I found out a lot about GB2. I'm gonna have a lot of fun on this little board.

September 7, 2009 (M) (Labor Day)
In: 0625
Out: 0745
AT= 51F to 57F
WT= 54.3F
Wx: Clear and sunny
Tide: 1.5' Rising to 1.95'
Wind: Light offshore
Sea Surface: Glassy with some light bump
5-11 Freeline Ghost Buster 2 Mini-Simmons
Bathymetry: Rock reefs and sand
Deep Water Swell and Wave Face Heights CDIP Archive
Buoy: NWS (Farshore-Nearshore)
Time NDBC Data (approx.) CDIP Data
0500: 7.9 feet @ 12.1 NW - 3.6 feet @ 12.5 WNW (310 and 220) (No data)
0600: 8.2 feet @ 12.9 NW - 3.9 feet @ 11.8 NW (310 and 185) (2-3 ft. wave faces)
0700: 8.9 feet @ 13.8 NNW - 4.3 feet @ 13.3 NW (310 and 170) (2-4 ft. wave faces)
0800: 8.2 feet @ 13.8 NNW - 4.6 feet @ 12.5 NW (305 and 175) (2-4 ft. wave faces)
0900: 7.5 feet @ 12.9 NNW - 4.3 feet @ 13.3 WNW (305 and 170) (3-5 ft. wave faces)


  1. Hello. I was wondering what your thoughts are on surftech paddles? I found this one on sale, used, for $189.

    It's in good condition, but seems a bit heavy compared to the Kialoa's.

  2. Hi Michelle,

    I don't know what company makes paddles for the Surftech brand, therefore it would be hard to comment on the quality of the paddle. Find out who makes the paddle for Surftech and then check out that company.

    Fiberglass paddles are heavier than carbon fiber paddles. I started with a wider blade Kialoa Kole paddle and now use the narrow blade Infinity ottertail paddle. For more on that check my blog post:

    Also, under the "OTHER STUFF" heading in my blog you can click on "Search Srfnff" and look for more paddle info.

    If you are a beginning paddler and not sure if you will stay with the sport, then a discount on equipment is attractive. But if you know you'll be staying with it, my suggestion would be to find a trusted retailer and work with them to get what's right for you.
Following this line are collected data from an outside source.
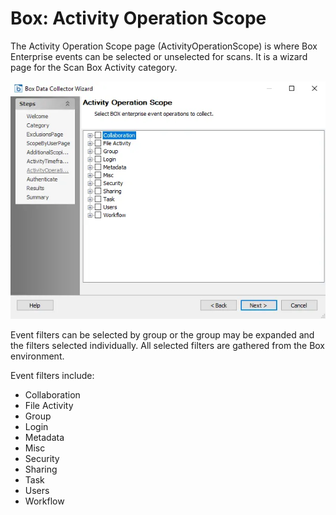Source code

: # Box: Activity Operation Scope

The Activity Operation Scope page (ActivityOperationScope) is where Box Enterprise events can be selected or unselected for scans. It is a wizard page for the Scan Box Activity category.

![Box DC Wizard Activity Operation Scope page](../../../../../../static/img/product_docs/accessanalyzer/enterpriseauditor/admin/datacollector/box/activityoperation.webp)

Event filters can be selected by group or the group may be expanded and the filters selected individually. All selected filters are gathered from the Box environment.

Event filters include:

- Collaboration
- File Activity
- Group
- Login
- Metadata
- Misc
- Security
- Sharing
- Task
- Users
- Workflow
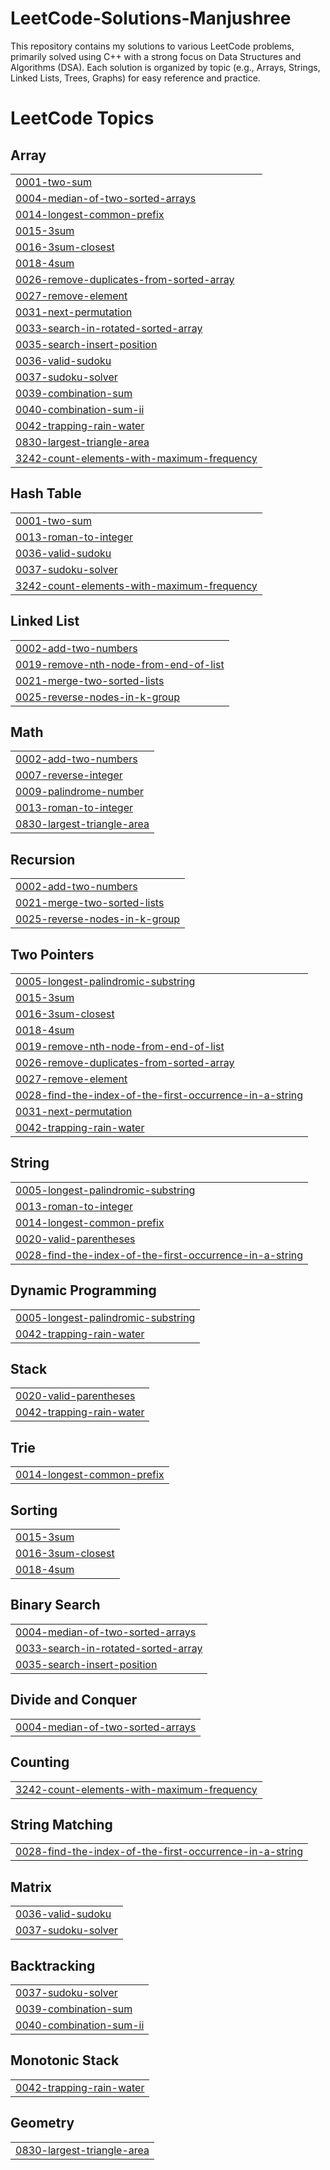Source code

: # LeetCode-Solutions-Manjushree
This repository contains my solutions to various LeetCode problems, primarily solved using C++ with a strong focus on Data Structures and Algorithms (DSA). Each solution is organized by topic (e.g., Arrays, Strings, Linked Lists, Trees, Graphs) for easy reference and practice.

<!---LeetCode Topics Start-->
# LeetCode Topics
## Array
|  |
| ------- |
| [0001-two-sum](https://github.com/Manjushree-12/LeetCode-Solutions-Manjushree/tree/master/0001-two-sum) |
| [0004-median-of-two-sorted-arrays](https://github.com/Manjushree-12/LeetCode-Solutions-Manjushree/tree/master/0004-median-of-two-sorted-arrays) |
| [0014-longest-common-prefix](https://github.com/Manjushree-12/LeetCode-Solutions-Manjushree/tree/master/0014-longest-common-prefix) |
| [0015-3sum](https://github.com/Manjushree-12/LeetCode-Solutions-Manjushree/tree/master/0015-3sum) |
| [0016-3sum-closest](https://github.com/Manjushree-12/LeetCode-Solutions-Manjushree/tree/master/0016-3sum-closest) |
| [0018-4sum](https://github.com/Manjushree-12/LeetCode-Solutions-Manjushree/tree/master/0018-4sum) |
| [0026-remove-duplicates-from-sorted-array](https://github.com/Manjushree-12/LeetCode-Solutions-Manjushree/tree/master/0026-remove-duplicates-from-sorted-array) |
| [0027-remove-element](https://github.com/Manjushree-12/LeetCode-Solutions-Manjushree/tree/master/0027-remove-element) |
| [0031-next-permutation](https://github.com/Manjushree-12/LeetCode-Solutions-Manjushree/tree/master/0031-next-permutation) |
| [0033-search-in-rotated-sorted-array](https://github.com/Manjushree-12/LeetCode-Solutions-Manjushree/tree/master/0033-search-in-rotated-sorted-array) |
| [0035-search-insert-position](https://github.com/Manjushree-12/LeetCode-Solutions-Manjushree/tree/master/0035-search-insert-position) |
| [0036-valid-sudoku](https://github.com/Manjushree-12/LeetCode-Solutions-Manjushree/tree/master/0036-valid-sudoku) |
| [0037-sudoku-solver](https://github.com/Manjushree-12/LeetCode-Solutions-Manjushree/tree/master/0037-sudoku-solver) |
| [0039-combination-sum](https://github.com/Manjushree-12/LeetCode-Solutions-Manjushree/tree/master/0039-combination-sum) |
| [0040-combination-sum-ii](https://github.com/Manjushree-12/LeetCode-Solutions-Manjushree/tree/master/0040-combination-sum-ii) |
| [0042-trapping-rain-water](https://github.com/Manjushree-12/LeetCode-Solutions-Manjushree/tree/master/0042-trapping-rain-water) |
| [0830-largest-triangle-area](https://github.com/Manjushree-12/LeetCode-Solutions-Manjushree/tree/master/0830-largest-triangle-area) |
| [3242-count-elements-with-maximum-frequency](https://github.com/Manjushree-12/LeetCode-Solutions-Manjushree/tree/master/3242-count-elements-with-maximum-frequency) |
## Hash Table
|  |
| ------- |
| [0001-two-sum](https://github.com/Manjushree-12/LeetCode-Solutions-Manjushree/tree/master/0001-two-sum) |
| [0013-roman-to-integer](https://github.com/Manjushree-12/LeetCode-Solutions-Manjushree/tree/master/0013-roman-to-integer) |
| [0036-valid-sudoku](https://github.com/Manjushree-12/LeetCode-Solutions-Manjushree/tree/master/0036-valid-sudoku) |
| [0037-sudoku-solver](https://github.com/Manjushree-12/LeetCode-Solutions-Manjushree/tree/master/0037-sudoku-solver) |
| [3242-count-elements-with-maximum-frequency](https://github.com/Manjushree-12/LeetCode-Solutions-Manjushree/tree/master/3242-count-elements-with-maximum-frequency) |
## Linked List
|  |
| ------- |
| [0002-add-two-numbers](https://github.com/Manjushree-12/LeetCode-Solutions-Manjushree/tree/master/0002-add-two-numbers) |
| [0019-remove-nth-node-from-end-of-list](https://github.com/Manjushree-12/LeetCode-Solutions-Manjushree/tree/master/0019-remove-nth-node-from-end-of-list) |
| [0021-merge-two-sorted-lists](https://github.com/Manjushree-12/LeetCode-Solutions-Manjushree/tree/master/0021-merge-two-sorted-lists) |
| [0025-reverse-nodes-in-k-group](https://github.com/Manjushree-12/LeetCode-Solutions-Manjushree/tree/master/0025-reverse-nodes-in-k-group) |
## Math
|  |
| ------- |
| [0002-add-two-numbers](https://github.com/Manjushree-12/LeetCode-Solutions-Manjushree/tree/master/0002-add-two-numbers) |
| [0007-reverse-integer](https://github.com/Manjushree-12/LeetCode-Solutions-Manjushree/tree/master/0007-reverse-integer) |
| [0009-palindrome-number](https://github.com/Manjushree-12/LeetCode-Solutions-Manjushree/tree/master/0009-palindrome-number) |
| [0013-roman-to-integer](https://github.com/Manjushree-12/LeetCode-Solutions-Manjushree/tree/master/0013-roman-to-integer) |
| [0830-largest-triangle-area](https://github.com/Manjushree-12/LeetCode-Solutions-Manjushree/tree/master/0830-largest-triangle-area) |
## Recursion
|  |
| ------- |
| [0002-add-two-numbers](https://github.com/Manjushree-12/LeetCode-Solutions-Manjushree/tree/master/0002-add-two-numbers) |
| [0021-merge-two-sorted-lists](https://github.com/Manjushree-12/LeetCode-Solutions-Manjushree/tree/master/0021-merge-two-sorted-lists) |
| [0025-reverse-nodes-in-k-group](https://github.com/Manjushree-12/LeetCode-Solutions-Manjushree/tree/master/0025-reverse-nodes-in-k-group) |
## Two Pointers
|  |
| ------- |
| [0005-longest-palindromic-substring](https://github.com/Manjushree-12/LeetCode-Solutions-Manjushree/tree/master/0005-longest-palindromic-substring) |
| [0015-3sum](https://github.com/Manjushree-12/LeetCode-Solutions-Manjushree/tree/master/0015-3sum) |
| [0016-3sum-closest](https://github.com/Manjushree-12/LeetCode-Solutions-Manjushree/tree/master/0016-3sum-closest) |
| [0018-4sum](https://github.com/Manjushree-12/LeetCode-Solutions-Manjushree/tree/master/0018-4sum) |
| [0019-remove-nth-node-from-end-of-list](https://github.com/Manjushree-12/LeetCode-Solutions-Manjushree/tree/master/0019-remove-nth-node-from-end-of-list) |
| [0026-remove-duplicates-from-sorted-array](https://github.com/Manjushree-12/LeetCode-Solutions-Manjushree/tree/master/0026-remove-duplicates-from-sorted-array) |
| [0027-remove-element](https://github.com/Manjushree-12/LeetCode-Solutions-Manjushree/tree/master/0027-remove-element) |
| [0028-find-the-index-of-the-first-occurrence-in-a-string](https://github.com/Manjushree-12/LeetCode-Solutions-Manjushree/tree/master/0028-find-the-index-of-the-first-occurrence-in-a-string) |
| [0031-next-permutation](https://github.com/Manjushree-12/LeetCode-Solutions-Manjushree/tree/master/0031-next-permutation) |
| [0042-trapping-rain-water](https://github.com/Manjushree-12/LeetCode-Solutions-Manjushree/tree/master/0042-trapping-rain-water) |
## String
|  |
| ------- |
| [0005-longest-palindromic-substring](https://github.com/Manjushree-12/LeetCode-Solutions-Manjushree/tree/master/0005-longest-palindromic-substring) |
| [0013-roman-to-integer](https://github.com/Manjushree-12/LeetCode-Solutions-Manjushree/tree/master/0013-roman-to-integer) |
| [0014-longest-common-prefix](https://github.com/Manjushree-12/LeetCode-Solutions-Manjushree/tree/master/0014-longest-common-prefix) |
| [0020-valid-parentheses](https://github.com/Manjushree-12/LeetCode-Solutions-Manjushree/tree/master/0020-valid-parentheses) |
| [0028-find-the-index-of-the-first-occurrence-in-a-string](https://github.com/Manjushree-12/LeetCode-Solutions-Manjushree/tree/master/0028-find-the-index-of-the-first-occurrence-in-a-string) |
## Dynamic Programming
|  |
| ------- |
| [0005-longest-palindromic-substring](https://github.com/Manjushree-12/LeetCode-Solutions-Manjushree/tree/master/0005-longest-palindromic-substring) |
| [0042-trapping-rain-water](https://github.com/Manjushree-12/LeetCode-Solutions-Manjushree/tree/master/0042-trapping-rain-water) |
## Stack
|  |
| ------- |
| [0020-valid-parentheses](https://github.com/Manjushree-12/LeetCode-Solutions-Manjushree/tree/master/0020-valid-parentheses) |
| [0042-trapping-rain-water](https://github.com/Manjushree-12/LeetCode-Solutions-Manjushree/tree/master/0042-trapping-rain-water) |
## Trie
|  |
| ------- |
| [0014-longest-common-prefix](https://github.com/Manjushree-12/LeetCode-Solutions-Manjushree/tree/master/0014-longest-common-prefix) |
## Sorting
|  |
| ------- |
| [0015-3sum](https://github.com/Manjushree-12/LeetCode-Solutions-Manjushree/tree/master/0015-3sum) |
| [0016-3sum-closest](https://github.com/Manjushree-12/LeetCode-Solutions-Manjushree/tree/master/0016-3sum-closest) |
| [0018-4sum](https://github.com/Manjushree-12/LeetCode-Solutions-Manjushree/tree/master/0018-4sum) |
## Binary Search
|  |
| ------- |
| [0004-median-of-two-sorted-arrays](https://github.com/Manjushree-12/LeetCode-Solutions-Manjushree/tree/master/0004-median-of-two-sorted-arrays) |
| [0033-search-in-rotated-sorted-array](https://github.com/Manjushree-12/LeetCode-Solutions-Manjushree/tree/master/0033-search-in-rotated-sorted-array) |
| [0035-search-insert-position](https://github.com/Manjushree-12/LeetCode-Solutions-Manjushree/tree/master/0035-search-insert-position) |
## Divide and Conquer
|  |
| ------- |
| [0004-median-of-two-sorted-arrays](https://github.com/Manjushree-12/LeetCode-Solutions-Manjushree/tree/master/0004-median-of-two-sorted-arrays) |
## Counting
|  |
| ------- |
| [3242-count-elements-with-maximum-frequency](https://github.com/Manjushree-12/LeetCode-Solutions-Manjushree/tree/master/3242-count-elements-with-maximum-frequency) |
## String Matching
|  |
| ------- |
| [0028-find-the-index-of-the-first-occurrence-in-a-string](https://github.com/Manjushree-12/LeetCode-Solutions-Manjushree/tree/master/0028-find-the-index-of-the-first-occurrence-in-a-string) |
## Matrix
|  |
| ------- |
| [0036-valid-sudoku](https://github.com/Manjushree-12/LeetCode-Solutions-Manjushree/tree/master/0036-valid-sudoku) |
| [0037-sudoku-solver](https://github.com/Manjushree-12/LeetCode-Solutions-Manjushree/tree/master/0037-sudoku-solver) |
## Backtracking
|  |
| ------- |
| [0037-sudoku-solver](https://github.com/Manjushree-12/LeetCode-Solutions-Manjushree/tree/master/0037-sudoku-solver) |
| [0039-combination-sum](https://github.com/Manjushree-12/LeetCode-Solutions-Manjushree/tree/master/0039-combination-sum) |
| [0040-combination-sum-ii](https://github.com/Manjushree-12/LeetCode-Solutions-Manjushree/tree/master/0040-combination-sum-ii) |
## Monotonic Stack
|  |
| ------- |
| [0042-trapping-rain-water](https://github.com/Manjushree-12/LeetCode-Solutions-Manjushree/tree/master/0042-trapping-rain-water) |
## Geometry
|  |
| ------- |
| [0830-largest-triangle-area](https://github.com/Manjushree-12/LeetCode-Solutions-Manjushree/tree/master/0830-largest-triangle-area) |
<!---LeetCode Topics End-->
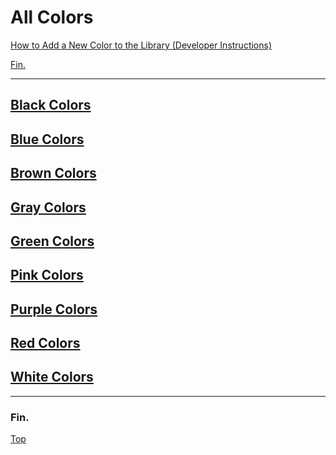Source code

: # All Colors

[How to Add a New Color to the Library (Developer Instructions)](./add-new-color.md)

[Fin.](#fin)

----

## [Black Colors](./black/black-colors.md)

## [Blue Colors](./blue/blue-colors-by-luminance.md)

## [Brown Colors](./brown/brown-colors.md)

## [Gray Colors](./gray/gray-colors.md)

## [Green Colors](./green/green-colors-by-luminance.md)

## [Pink Colors](./pink/pink-colors-by-luminance.md)

## [Purple Colors](./purple/purple-colors.md)

## [Red Colors](./red/red-colors-by-luminance.md)

## [White Colors](./white/white-colors.md)

----

### Fin.

[Top](#all-colors)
Borrowing or demoing paddles is always a good idea and will give you a different taste for the most comfortable shaft length and blade size that works for you.

    My personal philosophy is that it's always better to pay a little more, but get what you really want and what works best for you, than to save a few bucks only to have to buy again later because the "good deal" didn't work out for you.